How to complete this task
Output only how many lines below contain "overview".

Exercise data
----
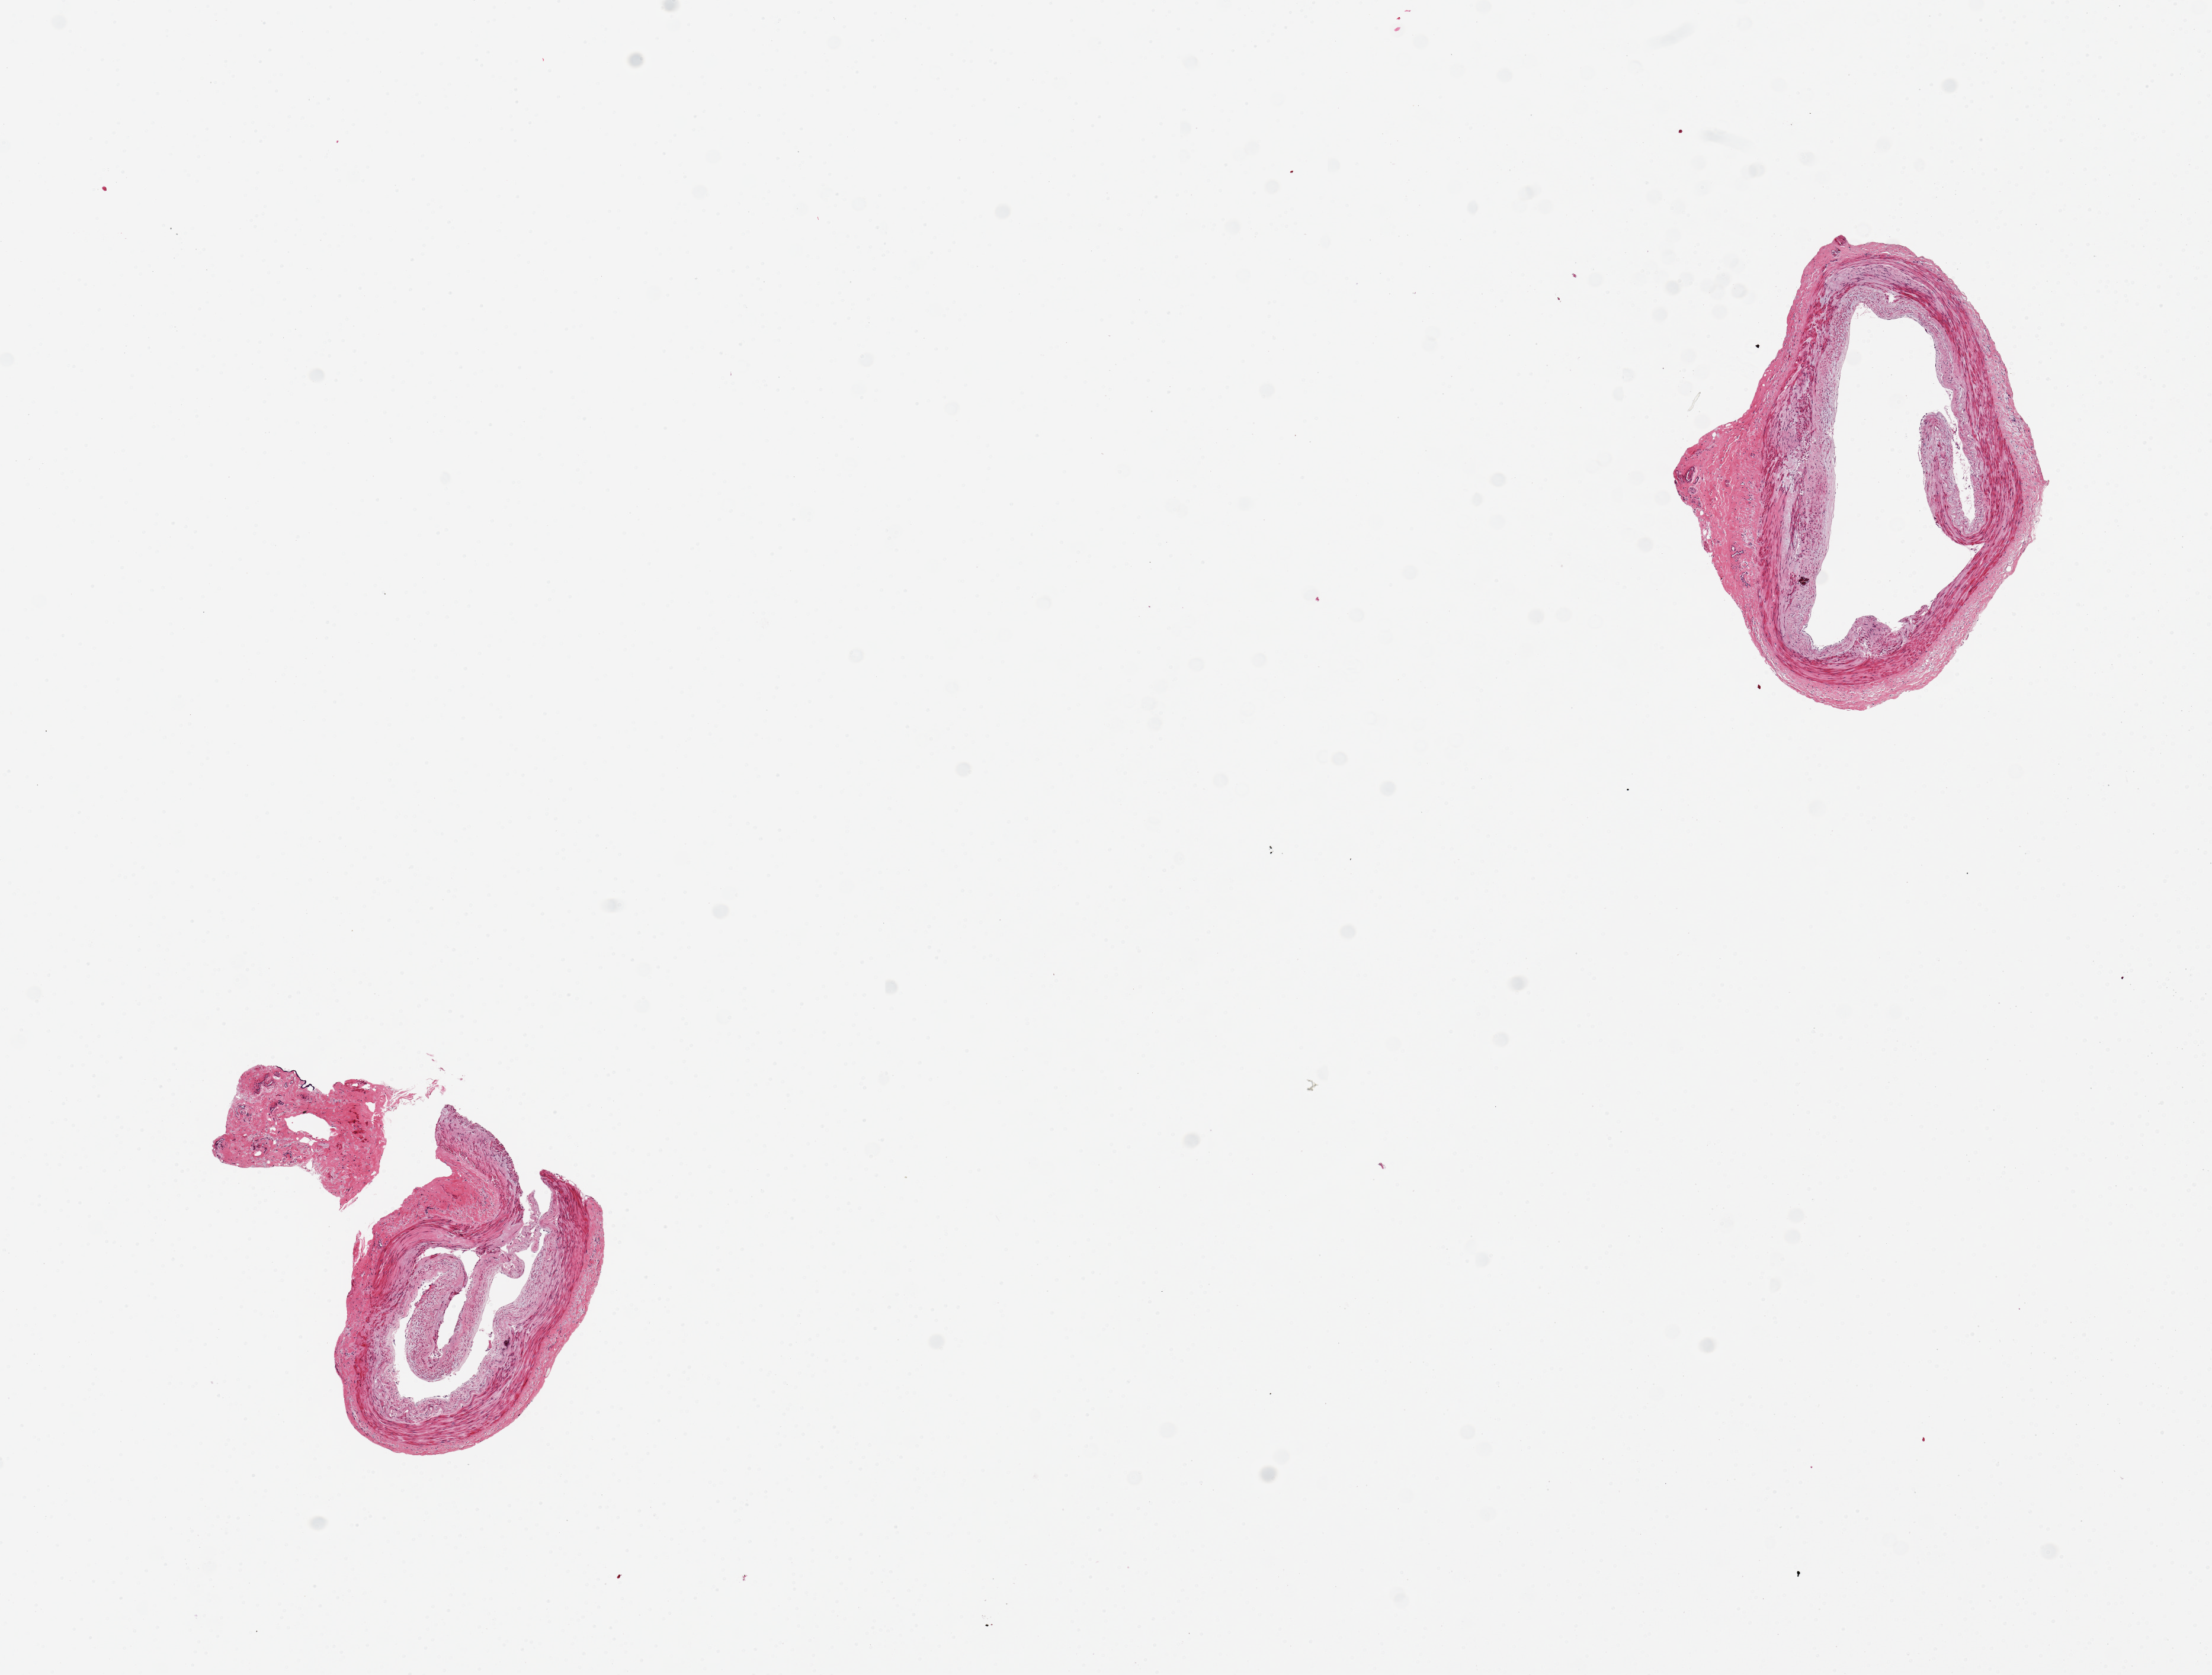
Whole-slide image, H&E stain, shown as a low-resolution overview of the whole scanned area (about 14.8 x 11.2 mm, from a 20x scan); PAXgene-fixed, paraffin-embedded tissue; section of tibial artery (target tissue); tissue donor sample. Donor sex: male.
Reviewer comment on this tissue sample: 2 pieces (2x1.5 and 3x2.5mm), artery, one separate minute frament of contaminant fibrous tissue; One arery aliquot has small nubbin of fibrous tissue ~0.5mm.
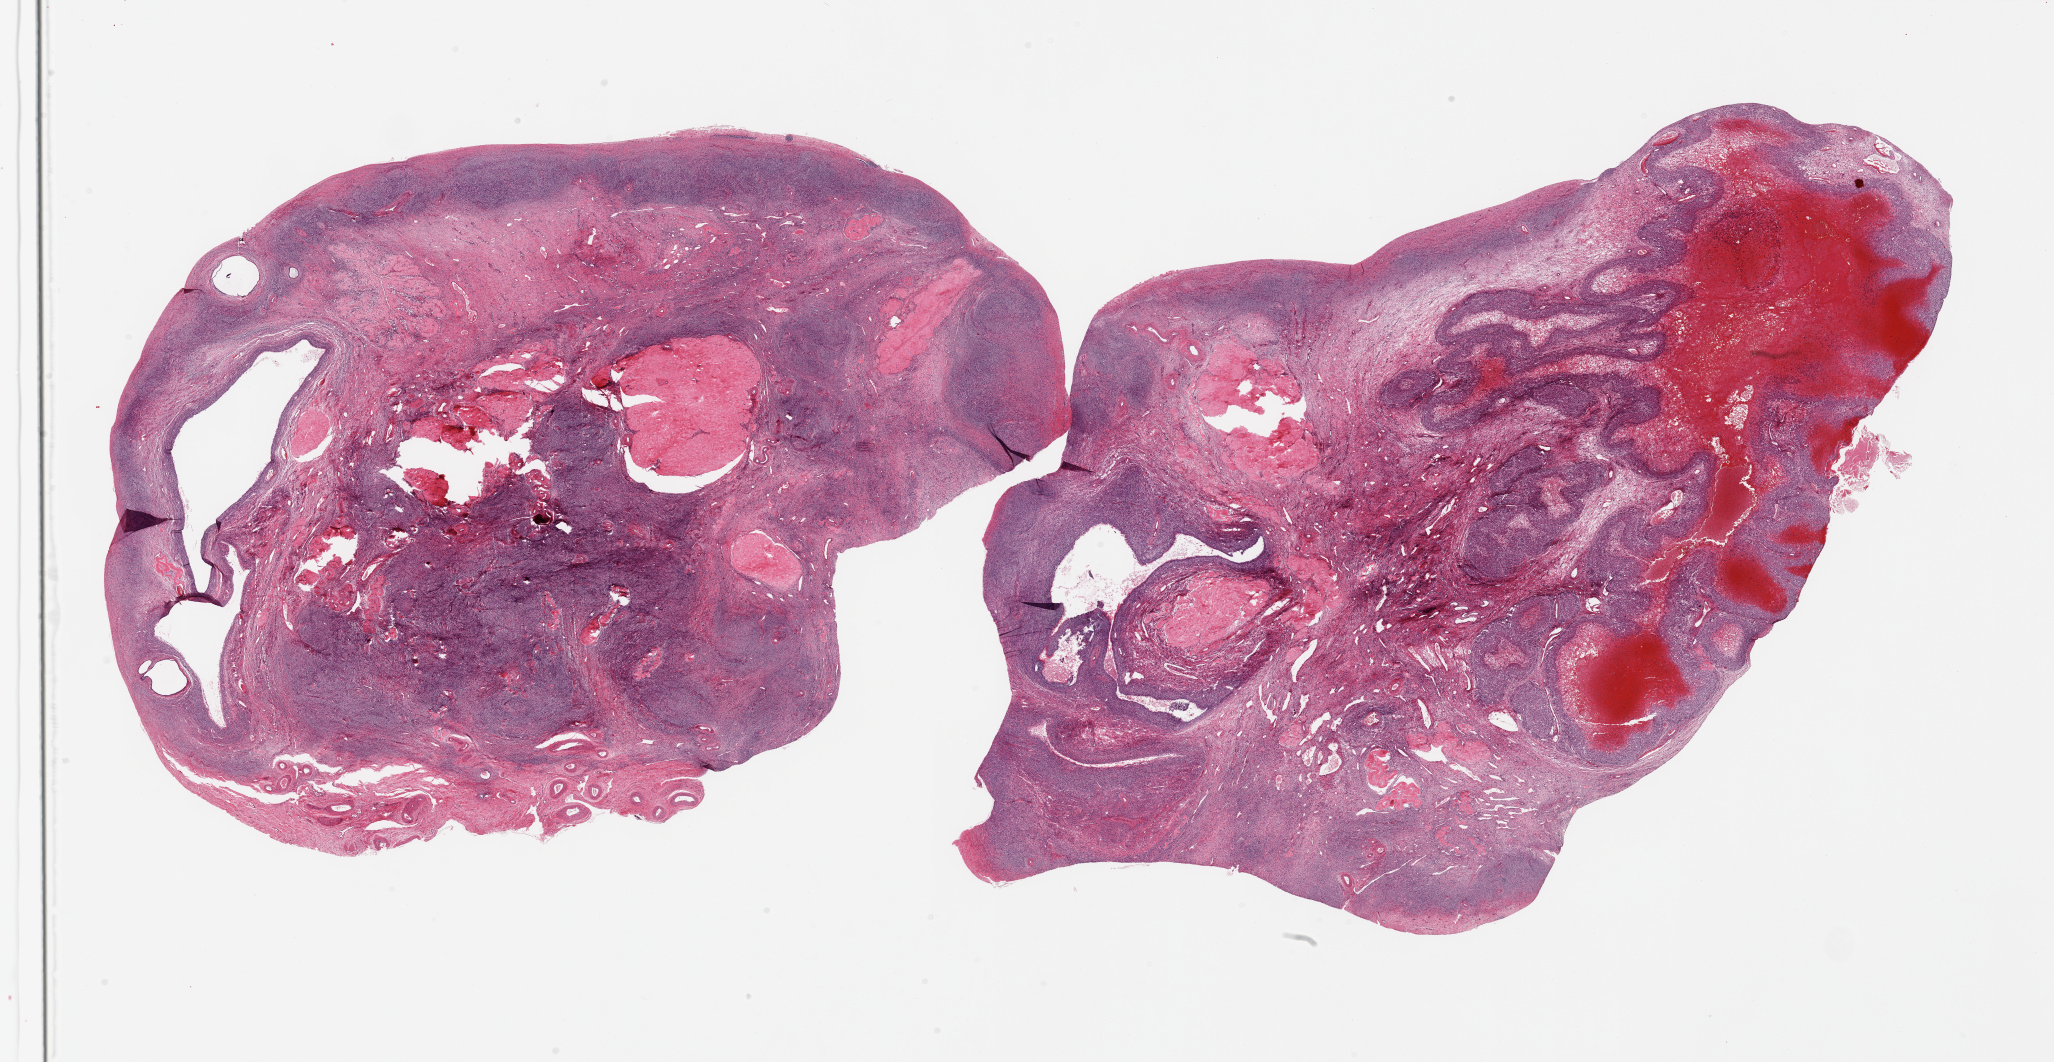
Digitized H&E-stained section — shown as a low-resolution overview of the whole scanned area (about 32.5 x 16.8 mm). PAXgene-fixed, paraffin-embedded tissue. Section of ovary (target tissue). Tissue donor sample. Donor: female.
* review note (as recorded): 2 pieces; corpora in various stages of development, largest has 4mm hemorrhage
----
Task output
2